Occasionally I feel as if I’m indulging in a guilty pleasure when I return to a favorite book, because of the new materials waiting for attention in my bedroom stack and on the Kindle. I still sometimes have to remind myself that I finished college and graduate school many years ago, so nobody is timing or grading me.
Other topics: Walton discusses the difference between genre and mainstream and between literary criticism and what she sees herself as doing. She contemplates the appeal of series and differentiates the various types of series. She muses on why she rereads books she doesn’t like. She asks, “Do you skim?” Her position is that on first reading one shouldn’t skip the “boring” parts, because an important plot or character clue might lurk there. I must admit I sometimes skim “action” or fight scenes.
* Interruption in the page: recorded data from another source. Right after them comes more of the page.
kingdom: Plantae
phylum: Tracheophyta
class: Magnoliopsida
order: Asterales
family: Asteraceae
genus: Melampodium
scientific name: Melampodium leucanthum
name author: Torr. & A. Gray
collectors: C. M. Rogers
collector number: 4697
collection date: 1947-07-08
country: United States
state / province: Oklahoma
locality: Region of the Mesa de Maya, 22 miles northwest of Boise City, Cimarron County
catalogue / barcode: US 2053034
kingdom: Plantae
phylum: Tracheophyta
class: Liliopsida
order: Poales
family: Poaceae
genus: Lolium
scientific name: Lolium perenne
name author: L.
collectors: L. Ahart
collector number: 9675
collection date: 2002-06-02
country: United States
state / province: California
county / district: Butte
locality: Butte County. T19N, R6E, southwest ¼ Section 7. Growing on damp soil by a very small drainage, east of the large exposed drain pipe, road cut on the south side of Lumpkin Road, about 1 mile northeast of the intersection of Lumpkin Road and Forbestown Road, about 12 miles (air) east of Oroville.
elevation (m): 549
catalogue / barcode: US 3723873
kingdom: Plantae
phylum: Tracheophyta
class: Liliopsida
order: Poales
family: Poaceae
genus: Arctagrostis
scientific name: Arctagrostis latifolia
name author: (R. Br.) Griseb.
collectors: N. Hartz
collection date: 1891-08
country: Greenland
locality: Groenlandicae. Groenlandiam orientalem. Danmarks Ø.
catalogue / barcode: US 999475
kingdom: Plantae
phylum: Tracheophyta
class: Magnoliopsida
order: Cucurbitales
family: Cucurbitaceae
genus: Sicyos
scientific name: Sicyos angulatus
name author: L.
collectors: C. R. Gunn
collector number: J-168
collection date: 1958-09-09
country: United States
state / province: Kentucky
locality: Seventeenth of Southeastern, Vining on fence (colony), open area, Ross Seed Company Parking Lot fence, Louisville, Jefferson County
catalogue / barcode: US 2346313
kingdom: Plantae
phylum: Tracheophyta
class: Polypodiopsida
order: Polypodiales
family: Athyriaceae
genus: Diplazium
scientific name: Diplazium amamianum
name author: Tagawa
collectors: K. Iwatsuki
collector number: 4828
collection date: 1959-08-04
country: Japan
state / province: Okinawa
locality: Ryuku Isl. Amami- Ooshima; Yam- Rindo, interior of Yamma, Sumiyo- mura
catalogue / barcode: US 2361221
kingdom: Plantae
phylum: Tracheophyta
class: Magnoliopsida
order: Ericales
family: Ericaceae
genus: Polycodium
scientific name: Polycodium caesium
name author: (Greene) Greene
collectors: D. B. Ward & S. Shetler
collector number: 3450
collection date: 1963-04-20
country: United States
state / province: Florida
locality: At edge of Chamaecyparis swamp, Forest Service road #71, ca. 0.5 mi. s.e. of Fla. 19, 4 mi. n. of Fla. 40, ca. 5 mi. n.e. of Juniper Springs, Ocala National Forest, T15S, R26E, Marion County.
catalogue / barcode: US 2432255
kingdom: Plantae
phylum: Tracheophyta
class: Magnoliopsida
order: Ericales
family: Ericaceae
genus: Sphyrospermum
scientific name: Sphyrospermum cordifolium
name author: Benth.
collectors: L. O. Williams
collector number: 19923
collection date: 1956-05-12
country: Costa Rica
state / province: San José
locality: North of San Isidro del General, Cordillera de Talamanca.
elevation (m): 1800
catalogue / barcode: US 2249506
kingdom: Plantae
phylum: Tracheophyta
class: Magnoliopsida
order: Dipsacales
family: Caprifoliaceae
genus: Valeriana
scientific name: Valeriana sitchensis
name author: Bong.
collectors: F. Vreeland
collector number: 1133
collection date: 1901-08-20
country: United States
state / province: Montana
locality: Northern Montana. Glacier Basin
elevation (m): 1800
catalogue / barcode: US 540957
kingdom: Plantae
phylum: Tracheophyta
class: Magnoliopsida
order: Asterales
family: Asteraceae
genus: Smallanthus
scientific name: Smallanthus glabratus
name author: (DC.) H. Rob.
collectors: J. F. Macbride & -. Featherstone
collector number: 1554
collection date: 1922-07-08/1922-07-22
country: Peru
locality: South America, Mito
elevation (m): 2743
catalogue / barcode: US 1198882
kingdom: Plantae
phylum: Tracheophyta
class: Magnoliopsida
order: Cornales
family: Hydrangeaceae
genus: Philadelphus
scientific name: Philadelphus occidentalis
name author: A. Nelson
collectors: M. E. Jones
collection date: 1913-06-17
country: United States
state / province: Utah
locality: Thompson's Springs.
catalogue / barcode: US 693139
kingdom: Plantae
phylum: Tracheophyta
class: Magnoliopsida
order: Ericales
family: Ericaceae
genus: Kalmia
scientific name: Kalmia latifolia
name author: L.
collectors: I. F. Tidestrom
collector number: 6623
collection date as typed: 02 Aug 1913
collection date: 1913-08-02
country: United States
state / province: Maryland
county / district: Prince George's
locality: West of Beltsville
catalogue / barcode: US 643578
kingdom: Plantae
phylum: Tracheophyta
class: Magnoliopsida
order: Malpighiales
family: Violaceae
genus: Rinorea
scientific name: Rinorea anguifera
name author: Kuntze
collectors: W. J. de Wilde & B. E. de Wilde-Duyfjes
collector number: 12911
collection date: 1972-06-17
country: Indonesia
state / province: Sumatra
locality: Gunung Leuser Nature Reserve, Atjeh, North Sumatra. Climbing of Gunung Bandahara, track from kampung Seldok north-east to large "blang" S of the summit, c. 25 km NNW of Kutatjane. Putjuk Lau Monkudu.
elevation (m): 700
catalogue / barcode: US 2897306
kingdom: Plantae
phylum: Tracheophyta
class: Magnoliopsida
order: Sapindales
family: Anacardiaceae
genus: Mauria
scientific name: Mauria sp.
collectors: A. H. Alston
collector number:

Most appealing to me, she confesses her habit of constant reading. She’s always reading whenever she isn’t doing anything else (and sometimes even then)—during meals eaten alone, in the bath, in lines and waiting rooms. She carries a book with her everywhere and uses any idle minutes to read. I’m glad to discover I’m not the only one. I read while eating, of course. I read during TV commercials and a little during the shows themselves. I constantly have at least three books or magazines in progress, one each for the bedroom, the bathroom, and the stationary bike (the last doubles as occupation for the five minutes or so, twice a day, I’m waiting for the dog to empty her food bowl). Anytime I’m in a car that somebody else is driving, I’m reading. And even if I’m the driver, I often bring a book in case the passenger wants to make a stop somewhere. On public transportation, of course I have to carry a supply of reading matter. Some people seem to think I’m peculiar that way. In the legislative editing office, where we worked in pairs, my partners often marveled that I could pick up a book or magazine and read (and retain) a paragraph or two while the partner briefly left the cubicle. Even my father, who also loved books, thought I was odd for reading on a tour bus instead of constantly watching out the window. (As exciting as it was to visit Eastern Europe, after a few hours one mountain or horse-drawn wagon looks a lot like all the others.)
Happily, Walton vindicates my literary habits. She might even agree with the motto on the button I bought at a con that reads, “Of course I have a life. It’s a life filled with books.” So—am I weird?